Task to carry out.
Emit only the lines from the line containing "the dry reed stalk at (x=58, y=545)" through the last line of the entries, unchanged.

[Collected data]
__________________________________________________

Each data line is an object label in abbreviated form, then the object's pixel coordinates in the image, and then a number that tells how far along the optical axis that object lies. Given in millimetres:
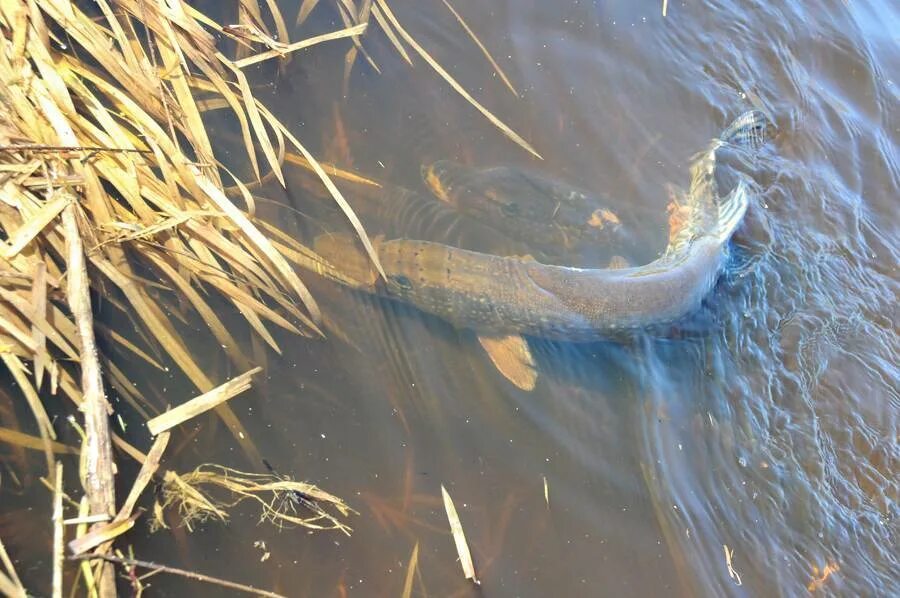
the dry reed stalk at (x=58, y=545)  2603
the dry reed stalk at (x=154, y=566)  2701
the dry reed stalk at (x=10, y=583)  2635
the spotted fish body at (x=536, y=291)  4625
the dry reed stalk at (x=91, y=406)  2830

__________________________________________________

Task result.
the dry reed stalk at (x=58, y=545)  2603
the dry reed stalk at (x=154, y=566)  2701
the dry reed stalk at (x=10, y=583)  2635
the spotted fish body at (x=536, y=291)  4625
the dry reed stalk at (x=91, y=406)  2830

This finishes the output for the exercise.